Task input:
※

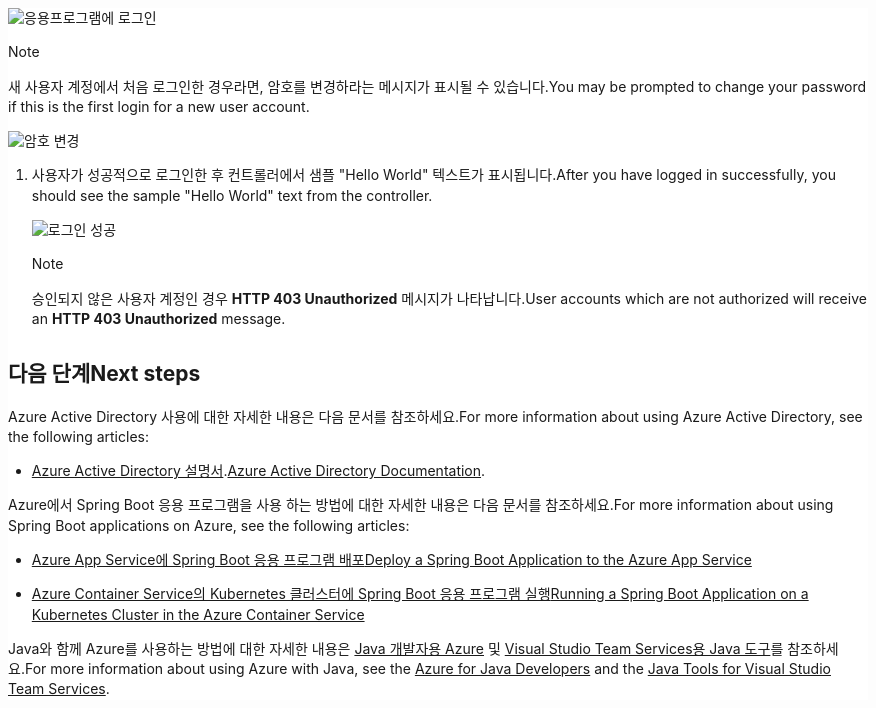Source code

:    ![응용프로그램에 로그인][application-login]

   > [!NOTE]
   > 
   > <span data-ttu-id="3d0f6-208">새 사용자 계정에서 처음 로그인한 경우라면, 암호를 변경하라는 메시지가 표시될 수 있습니다.</span><span class="sxs-lookup"><span data-stu-id="3d0f6-208">You may be prompted to change your password if this is the first login for a new user account.</span></span>
   > 
   > ![암호 변경][update-password]
   > 

1. <span data-ttu-id="3d0f6-210">사용자가 성공적으로 로그인한 후 컨트롤러에서 샘플 "Hello World" 텍스트가 표시됩니다.</span><span class="sxs-lookup"><span data-stu-id="3d0f6-210">After you have logged in successfully, you should see the sample "Hello World" text from the controller.</span></span>

   ![로그인 성공][hello-world]

   > [!NOTE]
   > 
   > <span data-ttu-id="3d0f6-212">승인되지 않은 사용자 계정인 경우 **HTTP 403 Unauthorized** 메시지가 나타납니다.</span><span class="sxs-lookup"><span data-stu-id="3d0f6-212">User accounts which are not authorized will receive an **HTTP 403 Unauthorized** message.</span></span>
   >

## <a name="next-steps"></a><span data-ttu-id="3d0f6-213">다음 단계</span><span class="sxs-lookup"><span data-stu-id="3d0f6-213">Next steps</span></span>

<span data-ttu-id="3d0f6-214">Azure Active Directory 사용에 대한 자세한 내용은 다음 문서를 참조하세요.</span><span class="sxs-lookup"><span data-stu-id="3d0f6-214">For more information about using Azure Active Directory, see the following articles:</span></span>

* <span data-ttu-id="3d0f6-215">[Azure Active Directory 설명서].</span><span class="sxs-lookup"><span data-stu-id="3d0f6-215">[Azure Active Directory Documentation].</span></span>

<span data-ttu-id="3d0f6-216">Azure에서 Spring Boot 응용 프로그램을 사용 하는 방법에 대한 자세한 내용은 다음 문서를 참조하세요.</span><span class="sxs-lookup"><span data-stu-id="3d0f6-216">For more information about using Spring Boot applications on Azure, see the following articles:</span></span>

* [<span data-ttu-id="3d0f6-217">Azure App Service에 Spring Boot 응용 프로그램 배포</span><span class="sxs-lookup"><span data-stu-id="3d0f6-217">Deploy a Spring Boot Application to the Azure App Service</span></span>](deploy-spring-boot-java-web-app-on-azure.md)

* [<span data-ttu-id="3d0f6-218">Azure Container Service의 Kubernetes 클러스터에 Spring Boot 응용 프로그램 실행</span><span class="sxs-lookup"><span data-stu-id="3d0f6-218">Running a Spring Boot Application on a Kubernetes Cluster in the Azure Container Service</span></span>](deploy-spring-boot-java-app-on-kubernetes.md)

<span data-ttu-id="3d0f6-219">Java와 함께 Azure를 사용하는 방법에 대한 자세한 내용은 [Java 개발자용 Azure] 및 [Visual Studio Team Services용 Java 도구]를 참조하세요.</span><span class="sxs-lookup"><span data-stu-id="3d0f6-219">For more information about using Azure with Java, see the [Azure for Java Developers] and the [Java Tools for Visual Studio Team Services].</span></span>


[Azure Active Directory 설명서]: /azure/active-directory/
[Azure Active Directory Documentation]: /azure/active-directory/
[AAD app manifest]: /azure/active-directory/develop/active-directory-application-manifest
[Get started with Azure AD]: /azure/active-directory/get-started-azure-ad
[Java 개발자용 Azure]: /java/azure/
[Azure for Java Developers]: /java/azure/
[체험판 Azure 계정]: https://azure.microsoft.com/pricing/free-trial/
[free Azure account]: https://azure.microsoft.com/pricing/free-trial/
[Visual Studio Team Services용 Java 도구]: https://java.visualstudio.com/
[Java Tools for Visual Studio Team Services]: https://java.visualstudio.com/
[MSDN 구독자 혜택]: https://azure.microsoft.com/pricing/member-offers/msdn-benefits-details/
[MSDN subscriber benefits]: https://azure.microsoft.com/pricing/member-offers/msdn-benefits-details/
[Spring Boot]: http://projects.spring.io/spring-boot/
[Spring Initializr]: https://start.spring.io/
[Spring Framework]: https://spring.io/
[AAD Spring Boot Sample]: https://github.com/Microsoft/azure-spring-boot/tree/master/azure-spring-boot-samples/azure-active-directory-spring-boot-backend-sample
[security-01]: media/configure-spring-boot-starter-java-app-with-azure-active-directory/security-01.png
[security-02]: media/configure-spring-boot-starter-java-app-with-azure-active-directory/security-02.png
[security-03]: media/configure-spring-boot-starter-java-app-with-azure-active-directory/security-03.png
[security-04]: media/configure-spring-boot-starter-java-app-with-azure-active-directory/security-04.png
[directory-01]: media/configure-spring-boot-starter-java-app-with-azure-active-directory/directory-01.png
[directory-02]: media/configure-spring-boot-starter-java-app-with-azure-active-directory/directory-02.png
[directory-03]: media/configure-spring-boot-starter-java-app-with-azure-active-directory/directory-03.png
[directory-04]: media/configure-spring-boot-starter-java-app-with-azure-active-directory/directory-04.png
[directory-05]: media/configure-spring-boot-starter-java-app-with-azure-active-directory/directory-05.png
[directory-06]: media/configure-spring-boot-starter-java-app-with-azure-active-directory/directory-06.png
[directory-07]: media/configure-spring-boot-starter-java-app-with-azure-active-directory/directory-07.png
[directory-08]: media/configure-spring-boot-starter-java-app-with-azure-active-directory/directory-08.png
[directory-09]: media/configure-spring-boot-starter-java-app-with-azure-active-directory/directory-09.png
[directory-10]: media/configure-spring-boot-starter-java-app-with-azure-active-directory/directory-10.png
[directory-11]: media/configure-spring-boot-starter-java-app-with-azure-active-directory/directory-11.png
[directory-12]: media/configure-spring-boot-starter-java-app-with-azure-active-directory/directory-12.png
[directory-13]: media/configure-spring-boot-starter-java-app-with-azure-active-directory/directory-13.png
[directory-14]: media/configure-spring-boot-starter-java-app-with-azure-active-directory/directory-14.png
[directory-15]: media/configure-spring-boot-starter-java-app-with-azure-active-directory/directory-15.png
[directory-16]: media/configure-spring-boot-starter-java-app-with-azure-active-directory/directory-16.png
[directory-17]: media/configure-spring-boot-starter-java-app-with-azure-active-directory/directory-17.png
[directory-18]: media/configure-spring-boot-starter-java-app-with-azure-active-directory/directory-18.png
[directory-19]: media/configure-spring-boot-starter-java-app-with-azure-active-directory/directory-19.png
[directory-20]: media/configure-spring-boot-starter-java-app-with-azure-active-directory/directory-20.png
[directory-21]: media/configure-spring-boot-starter-java-app-with-azure-active-directory/directory-21.png
[directory-22]: media/configure-spring-boot-starter-java-app-with-azure-active-directory/directory-22.png
[application-login]: media/configure-spring-boot-starter-java-app-with-azure-active-directory/application-login.png
[build-application]: media/configure-spring-boot-starter-java-app-with-azure-active-directory/build-application.png
[hello-world]: media/configure-spring-boot-starter-java-app-with-azure-active-directory/hello-world.png
[update-password]: media/configure-spring-boot-starter-java-app-with-azure-active-directory/update-password.png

※

Update the part of the entries that opens with their first line and closes with the line containing "App Service에 Spring" by changing every "Azure Active Directory" to "Azure AD", keeping everything else the same and giving only those lines. Leave the pictures out of your answer.

Source code

:    ![응용프로그램에 로그인][application-login]

   > [!NOTE]
   > 
   > <span data-ttu-id="3d0f6-208">새 사용자 계정에서 처음 로그인한 경우라면, 암호를 변경하라는 메시지가 표시될 수 있습니다.</span><span class="sxs-lookup"><span data-stu-id="3d0f6-208">You may be prompted to change your password if this is the first login for a new user account.</span></span>
   > 
   > ![암호 변경][update-password]
   > 

1. <span data-ttu-id="3d0f6-210">사용자가 성공적으로 로그인한 후 컨트롤러에서 샘플 "Hello World" 텍스트가 표시됩니다.</span><span class="sxs-lookup"><span data-stu-id="3d0f6-210">After you have logged in successfully, you should see the sample "Hello World" text from the controller.</span></span>

   ![로그인 성공][hello-world]

   > [!NOTE]
   > 
   > <span data-ttu-id="3d0f6-212">승인되지 않은 사용자 계정인 경우 **HTTP 403 Unauthorized** 메시지가 나타납니다.</span><span class="sxs-lookup"><span data-stu-id="3d0f6-212">User accounts which are not authorized will receive an **HTTP 403 Unauthorized** message.</span></span>
   >

## <a name="next-steps"></a><span data-ttu-id="3d0f6-213">다음 단계</span><span class="sxs-lookup"><span data-stu-id="3d0f6-213">Next steps</span></span>

<span data-ttu-id="3d0f6-214">Azure AD 사용에 대한 자세한 내용은 다음 문서를 참조하세요.</span><span class="sxs-lookup"><span data-stu-id="3d0f6-214">For more information about using Azure AD, see the following articles:</span></span>

* <span data-ttu-id="3d0f6-215">[Azure AD 설명서].</span><span class="sxs-lookup"><span data-stu-id="3d0f6-215">[Azure AD Documentation].</span></span>

<span data-ttu-id="3d0f6-216">Azure에서 Spring Boot 응용 프로그램을 사용 하는 방법에 대한 자세한 내용은 다음 문서를 참조하세요.</span><span class="sxs-lookup"><span data-stu-id="3d0f6-216">For more information about using Spring Boot applications on Azure, see the following articles:</span></span>

* [<span data-ttu-id="3d0f6-217">Azure App Service에 Spring Boot 응용 프로그램 배포</span><span class="sxs-lookup"><span data-stu-id="3d0f6-217">Deploy a Spring Boot Application to the Azure App Service</span></span>](deploy-spring-boot-java-web-app-on-azure.md)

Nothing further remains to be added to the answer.